Representative Sample
A sample that looks like the population in important ways.
External Validity
How well the results of a study apply to other people, places, or times.
Sampling frame
The list of people you can choose from when making a sample.
Response rate
The percentage of people who answer a survey or take part in a study.
Probability sampling
A sampling method where every person in the population has a known chance of being chosen.
Simple random sampling
Everyone in the population has an equal chance of being picked, like drawing names from a hat.

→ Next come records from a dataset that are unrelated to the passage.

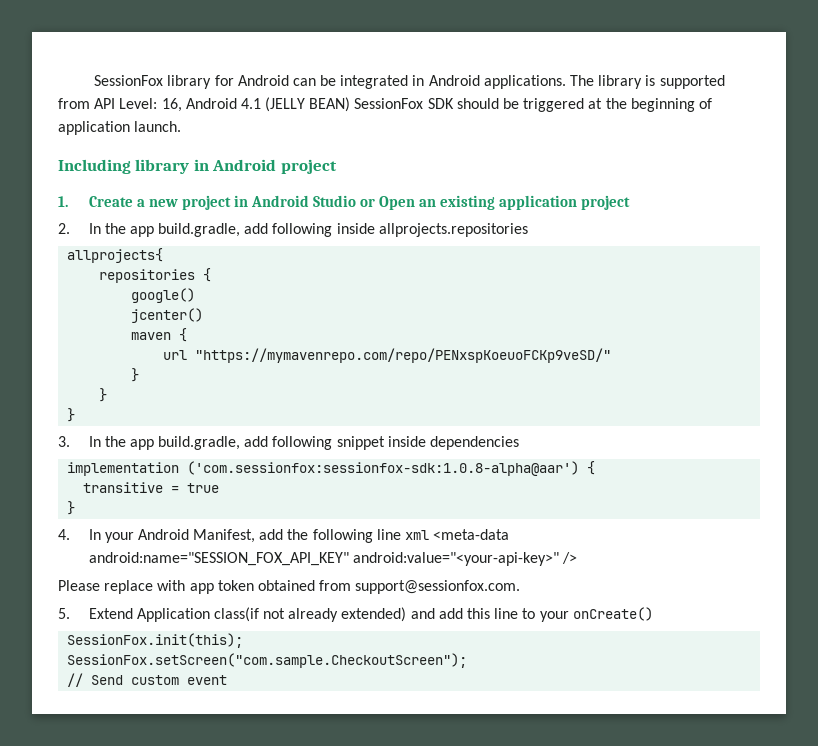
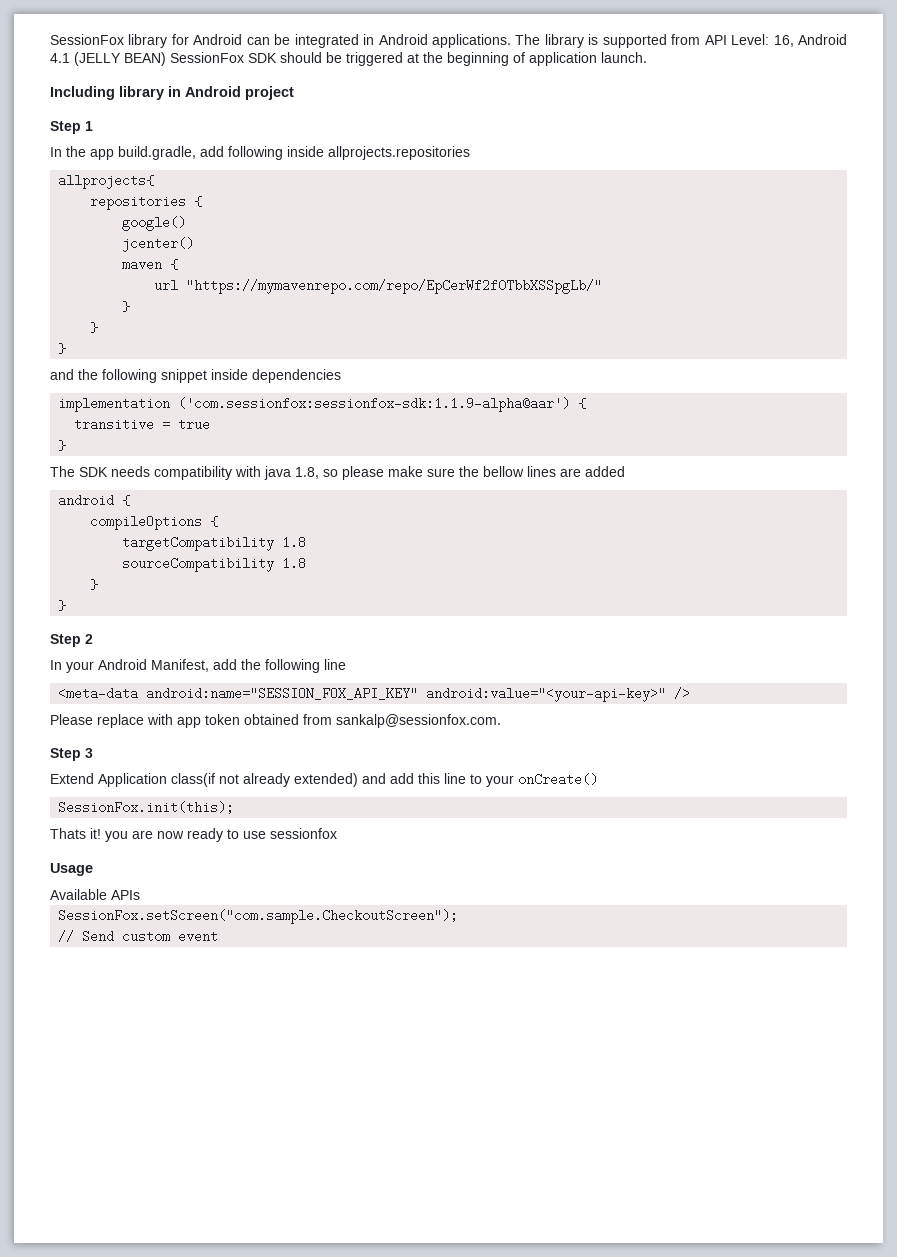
[58,195,631,210] [58,223,70,234] 1. Create a new project in Android Studio or Open an existing application project // 2. -> [50,121,93,134] Step 1 //
[195,348,612,363] "https://mymavenrepo.com/repo/PENxspKoeuoFCKp9veSD/" -> [186,279,603,294] "https://mymavenrepo.com/repo/EpCerWf2f0TbbXSSpgLb/"
[58,436,269,450] 3. In the app build.gradle, add -> [50,369,98,380] and the
[187,461,580,476] ('com.sessionfox:sessionfox-sdk:1.0.8-alpha@aar') -> [178,397,571,412] ('com.sessionfox:sessionfox-sdk:1.1.9-alpha@aar')
[58,529,70,540] 4. -> [50,466,625,480] [58,494,131,507] [90,515,219,530] [122,536,307,551] [122,557,307,572] [90,579,99,590] [58,600,67,611] [50,634,93,647] The SDK needs compatibility with java 1.8, so please make sure the bellow lines are added // android { // compileOptions { // targetCompatibility 1.8 // sourceCompatibility 1.8 // } // } // Step 2 //
[405,530,430,540] xml -> (346, 664) //
[355,580,521,594] [58,608,70,619] support@sessionfox.com. // 5. -> [336,714,501,728] [50,748,93,761] sankalp@sessionfox.com. // Step 3 //
(244, 640) none -> [50,828,337,842] [50,863,93,876] [50,889,140,900] // Thats it! you are now ready to use sessionfox // Usage // Available APIs

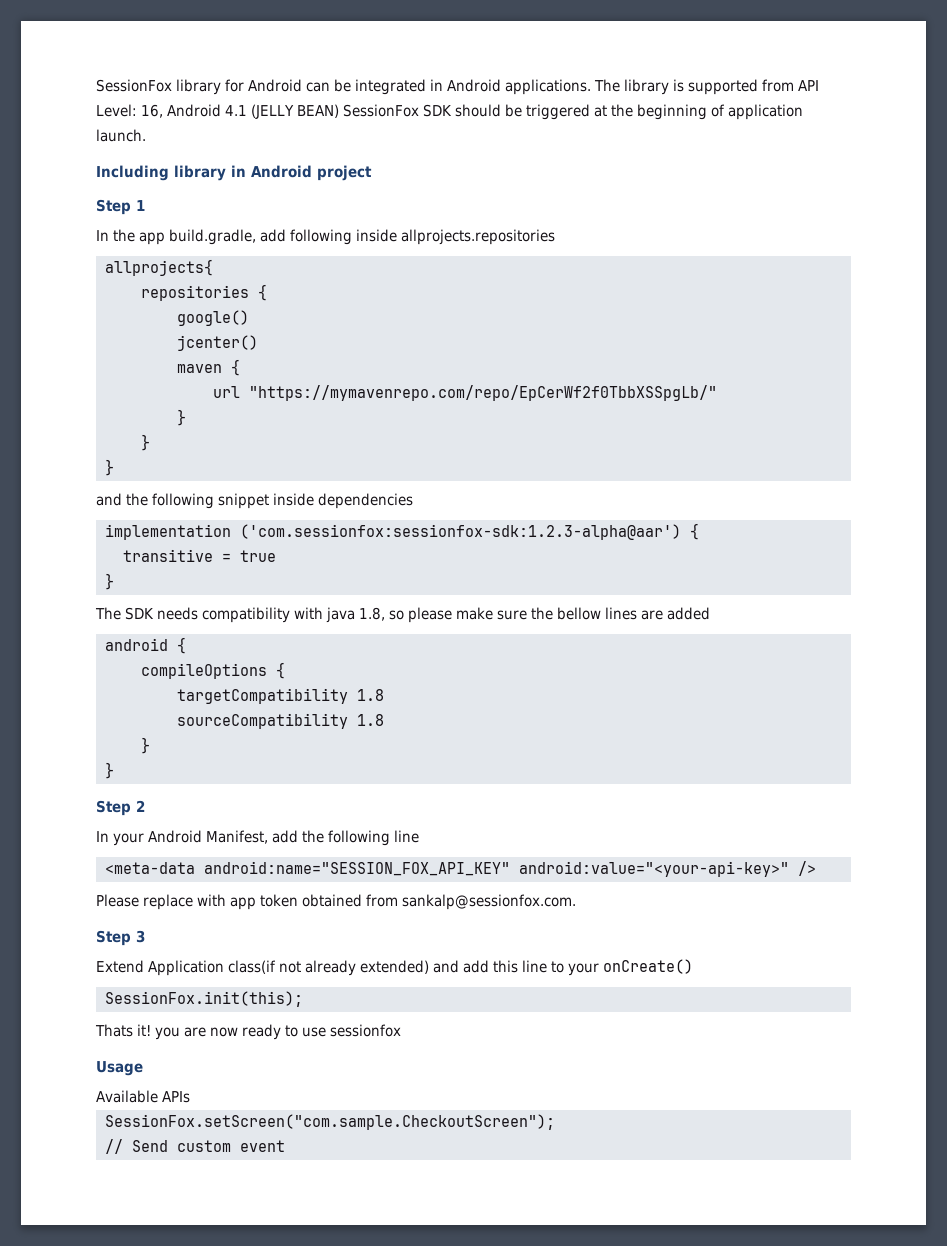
[178,397,571,412] ('com.sessionfox:sessionfox-sdk:1.1.9-alpha@aar') -> [239,524,681,540] ('com.sessionfox:sessionfox-sdk:1.2.3-alpha@aar')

Stratified random sampling
The population is split into groups (like age or gender), and random samples are taken from each group
Cluster sampling
Instead of picking individuals, whole groups (clusters) are randomly chosen (like classrooms or cities).
Non-probability sampling
A sampling method where some people may have no chance of being picked, and it’s not random.
Convenience sampling
Choosing people who are easy to reach, like classmates or friends.
Purposive sampling
Choosing people for a specific reason, like experts or those with certain experience.
Quota sampling
Picking people from different groups until a certain number is reached, but not randomly.
Sample size
The number of people or things included in a study.
Confidence intervals
A range that likely includes the true result for the whole population, based on the sample.
Sampling error
The small differences between a sample result and what’s true for the whole population.
Power
The chance that a study will find a real effect if there is one.